* WHAT NEEDS TO BE DONE *
In the copy, leave out the pictures and repeat all records exactly.

━━ GIVEN ENTRIES ━━

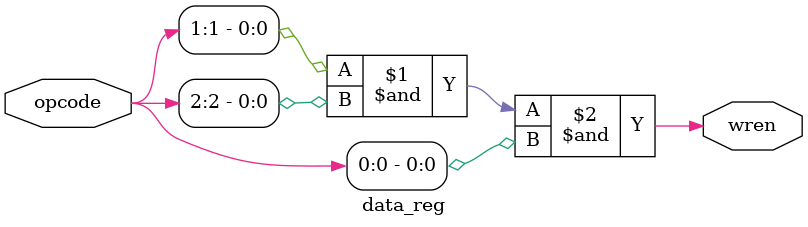
<source format=v>
module data_reg(wren, opcode);

	input[4:0] opcode;
	output wren;
	
	and wren_and(wren, opcode[1], opcode[2], opcode[0]);

endmodule

</source>
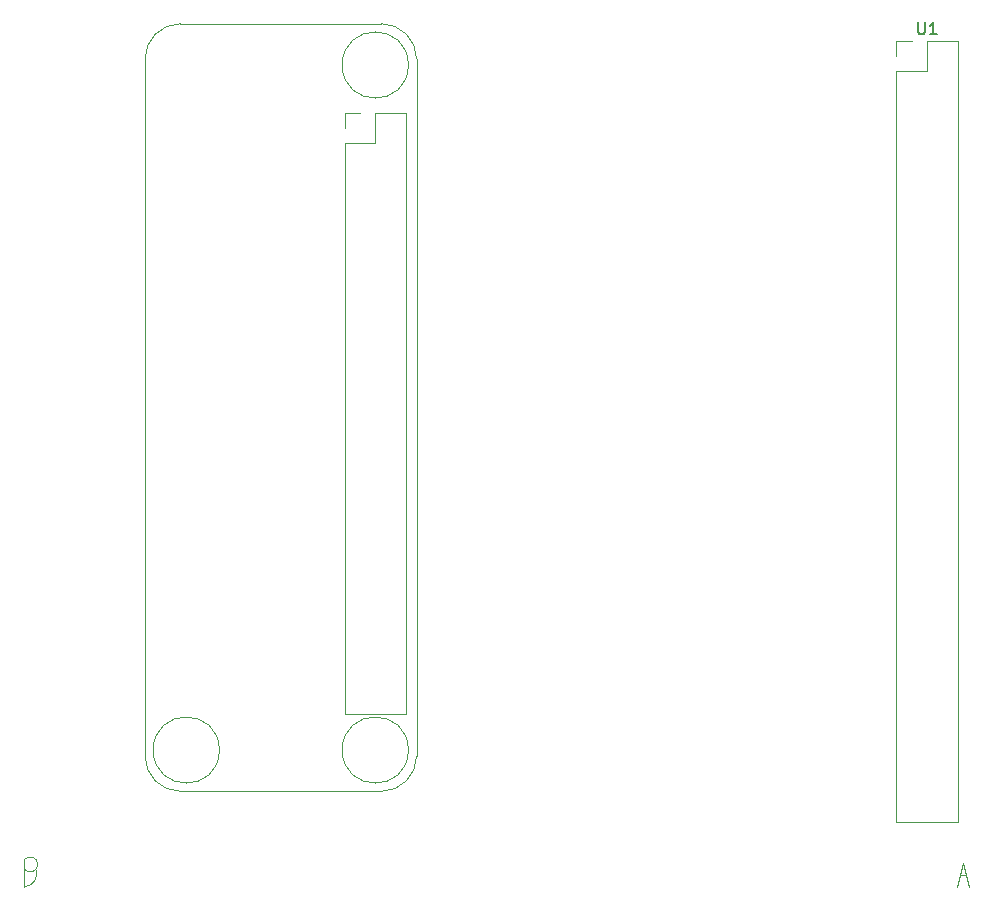
<source format=gbr>
%TF.GenerationSoftware,KiCad,Pcbnew,8.0.0*%
%TF.CreationDate,2024-03-12T09:44:14+01:00*%
%TF.ProjectId,lora,6c6f7261-2e6b-4696-9361-645f70636258,rev?*%
%TF.SameCoordinates,Original*%
%TF.FileFunction,Legend,Top*%
%TF.FilePolarity,Positive*%
%FSLAX46Y46*%
G04 Gerber Fmt 4.6, Leading zero omitted, Abs format (unit mm)*
G04 Created by KiCad (PCBNEW 8.0.0) date 2024-03-12 09:44:14*
%MOMM*%
%LPD*%
G01*
G04 APERTURE LIST*
%ADD10C,0.100000*%
%ADD11C,0.150000*%
%ADD12C,0.120000*%
G04 APERTURE END LIST*
D10*
X90525000Y-39425000D02*
G75*
G02*
X84925000Y-39425000I-2800000J0D01*
G01*
X84925000Y-39425000D02*
G75*
G02*
X90525000Y-39425000I2800000J0D01*
G01*
X71225000Y-100925000D02*
X88225000Y-100925000D01*
X68225000Y-68425000D02*
X68225000Y-38925000D01*
X68225000Y-68425000D02*
X68225000Y-97925000D01*
X137750000Y-108000000D02*
X137250000Y-108000000D01*
X71225000Y-100925000D02*
G75*
G02*
X68225000Y-97925000I0J3000000D01*
G01*
X91225000Y-97925000D02*
G75*
G02*
X88225000Y-100925000I-3000000J0D01*
G01*
X137500000Y-107000000D02*
X138000000Y-109000000D01*
X58000000Y-109000000D02*
X58000000Y-106700000D01*
X91225000Y-38925000D02*
X91225000Y-97925000D01*
X58000000Y-106700000D02*
G75*
G02*
X58047231Y-107552769I500000J-400000D01*
G01*
X90525000Y-97425000D02*
G75*
G02*
X84925000Y-97425000I-2800000J0D01*
G01*
X84925000Y-97425000D02*
G75*
G02*
X90525000Y-97425000I2800000J0D01*
G01*
X71225000Y-35925000D02*
X88225000Y-35925000D01*
X68225000Y-38925000D02*
G75*
G02*
X71225000Y-35925000I3000000J0D01*
G01*
X137000000Y-109000000D02*
X137500000Y-107000000D01*
X59000000Y-107600000D02*
G75*
G02*
X58000000Y-108984751I-1000000J-331300D01*
G01*
X74525000Y-97425000D02*
G75*
G02*
X68925000Y-97425000I-2800000J0D01*
G01*
X68925000Y-97425000D02*
G75*
G02*
X74525000Y-97425000I2800000J0D01*
G01*
X88225000Y-35925000D02*
G75*
G02*
X91225000Y-38925000I0J-3000000D01*
G01*
D11*
X133668095Y-35824819D02*
X133668095Y-36634342D01*
X133668095Y-36634342D02*
X133715714Y-36729580D01*
X133715714Y-36729580D02*
X133763333Y-36777200D01*
X133763333Y-36777200D02*
X133858571Y-36824819D01*
X133858571Y-36824819D02*
X134049047Y-36824819D01*
X134049047Y-36824819D02*
X134144285Y-36777200D01*
X134144285Y-36777200D02*
X134191904Y-36729580D01*
X134191904Y-36729580D02*
X134239523Y-36634342D01*
X134239523Y-36634342D02*
X134239523Y-35824819D01*
X135239523Y-36824819D02*
X134668095Y-36824819D01*
X134953809Y-36824819D02*
X134953809Y-35824819D01*
X134953809Y-35824819D02*
X134858571Y-35967676D01*
X134858571Y-35967676D02*
X134763333Y-36062914D01*
X134763333Y-36062914D02*
X134668095Y-36110533D01*
D12*
%TO.C,U2*%
X90330000Y-43450000D02*
X90330000Y-94370000D01*
X87730000Y-46050000D02*
X87730000Y-43450000D01*
X87730000Y-43450000D02*
X90330000Y-43450000D01*
X85130000Y-94370000D02*
X90330000Y-94370000D01*
X85130000Y-46050000D02*
X87730000Y-46050000D01*
X85130000Y-46050000D02*
X85130000Y-94370000D01*
X85130000Y-44780000D02*
X85130000Y-43450000D01*
X85130000Y-43450000D02*
X86460000Y-43450000D01*
%TO.C,U1*%
X131830000Y-37370000D02*
X133160000Y-37370000D01*
X131830000Y-38700000D02*
X131830000Y-37370000D01*
X131830000Y-39970000D02*
X131830000Y-103530000D01*
X131830000Y-39970000D02*
X134430000Y-39970000D01*
X131830000Y-103530000D02*
X137030000Y-103530000D01*
X134430000Y-37370000D02*
X137030000Y-37370000D01*
X134430000Y-39970000D02*
X134430000Y-37370000D01*
X137030000Y-37370000D02*
X137030000Y-103530000D01*
%TD*%
M02*

</source>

━━━

* REPLY *
<source format=v>
module data_reg(wren, opcode);

	input[4:0] opcode;
	output wren;
	
	and wren_and(wren, opcode[1], opcode[2], opcode[0]);

endmodule

</source>
<source format=gbr>
%TF.GenerationSoftware,KiCad,Pcbnew,8.0.0*%
%TF.CreationDate,2024-03-12T09:44:14+01:00*%
%TF.ProjectId,lora,6c6f7261-2e6b-4696-9361-645f70636258,rev?*%
%TF.SameCoordinates,Original*%
%TF.FileFunction,Legend,Top*%
%TF.FilePolarity,Positive*%
%FSLAX46Y46*%
G04 Gerber Fmt 4.6, Leading zero omitted, Abs format (unit mm)*
G04 Created by KiCad (PCBNEW 8.0.0) date 2024-03-12 09:44:14*
%MOMM*%
%LPD*%
G01*
G04 APERTURE LIST*
%ADD10C,0.100000*%
%ADD11C,0.150000*%
%ADD12C,0.120000*%
G04 APERTURE END LIST*
D10*
X90525000Y-39425000D02*
G75*
G02*
X84925000Y-39425000I-2800000J0D01*
G01*
X84925000Y-39425000D02*
G75*
G02*
X90525000Y-39425000I2800000J0D01*
G01*
X71225000Y-100925000D02*
X88225000Y-100925000D01*
X68225000Y-68425000D02*
X68225000Y-38925000D01*
X68225000Y-68425000D02*
X68225000Y-97925000D01*
X137750000Y-108000000D02*
X137250000Y-108000000D01*
X71225000Y-100925000D02*
G75*
G02*
X68225000Y-97925000I0J3000000D01*
G01*
X91225000Y-97925000D02*
G75*
G02*
X88225000Y-100925000I-3000000J0D01*
G01*
X137500000Y-107000000D02*
X138000000Y-109000000D01*
X58000000Y-109000000D02*
X58000000Y-106700000D01*
X91225000Y-38925000D02*
X91225000Y-97925000D01*
X58000000Y-106700000D02*
G75*
G02*
X58047231Y-107552769I500000J-400000D01*
G01*
X90525000Y-97425000D02*
G75*
G02*
X84925000Y-97425000I-2800000J0D01*
G01*
X84925000Y-97425000D02*
G75*
G02*
X90525000Y-97425000I2800000J0D01*
G01*
X71225000Y-35925000D02*
X88225000Y-35925000D01*
X68225000Y-38925000D02*
G75*
G02*
X71225000Y-35925000I3000000J0D01*
G01*
X137000000Y-109000000D02*
X137500000Y-107000000D01*
X59000000Y-107600000D02*
G75*
G02*
X58000000Y-108984751I-1000000J-331300D01*
G01*
X74525000Y-97425000D02*
G75*
G02*
X68925000Y-97425000I-2800000J0D01*
G01*
X68925000Y-97425000D02*
G75*
G02*
X74525000Y-97425000I2800000J0D01*
G01*
X88225000Y-35925000D02*
G75*
G02*
X91225000Y-38925000I0J-3000000D01*
G01*
D11*
X133668095Y-35824819D02*
X133668095Y-36634342D01*
X133668095Y-36634342D02*
X133715714Y-36729580D01*
X133715714Y-36729580D02*
X133763333Y-36777200D01*
X133763333Y-36777200D02*
X133858571Y-36824819D01*
X133858571Y-36824819D02*
X134049047Y-36824819D01*
X134049047Y-36824819D02*
X134144285Y-36777200D01*
X134144285Y-36777200D02*
X134191904Y-36729580D01*
X134191904Y-36729580D02*
X134239523Y-36634342D01*
X134239523Y-36634342D02*
X134239523Y-35824819D01*
X135239523Y-36824819D02*
X134668095Y-36824819D01*
X134953809Y-36824819D02*
X134953809Y-35824819D01*
X134953809Y-35824819D02*
X134858571Y-35967676D01*
X134858571Y-35967676D02*
X134763333Y-36062914D01*
X134763333Y-36062914D02*
X134668095Y-36110533D01*
D12*
%TO.C,U2*%
X90330000Y-43450000D02*
X90330000Y-94370000D01*
X87730000Y-46050000D02*
X87730000Y-43450000D01*
X87730000Y-43450000D02*
X90330000Y-43450000D01*
X85130000Y-94370000D02*
X90330000Y-94370000D01*
X85130000Y-46050000D02*
X87730000Y-46050000D01*
X85130000Y-46050000D02*
X85130000Y-94370000D01*
X85130000Y-44780000D02*
X85130000Y-43450000D01*
X85130000Y-43450000D02*
X86460000Y-43450000D01*
%TO.C,U1*%
X131830000Y-37370000D02*
X133160000Y-37370000D01*
X131830000Y-38700000D02*
X131830000Y-37370000D01*
X131830000Y-39970000D02*
X131830000Y-103530000D01*
X131830000Y-39970000D02*
X134430000Y-39970000D01*
X131830000Y-103530000D02*
X137030000Y-103530000D01*
X134430000Y-37370000D02*
X137030000Y-37370000D01*
X134430000Y-39970000D02*
X134430000Y-37370000D01*
X137030000Y-37370000D02*
X137030000Y-103530000D01*
%TD*%
M02*

</source>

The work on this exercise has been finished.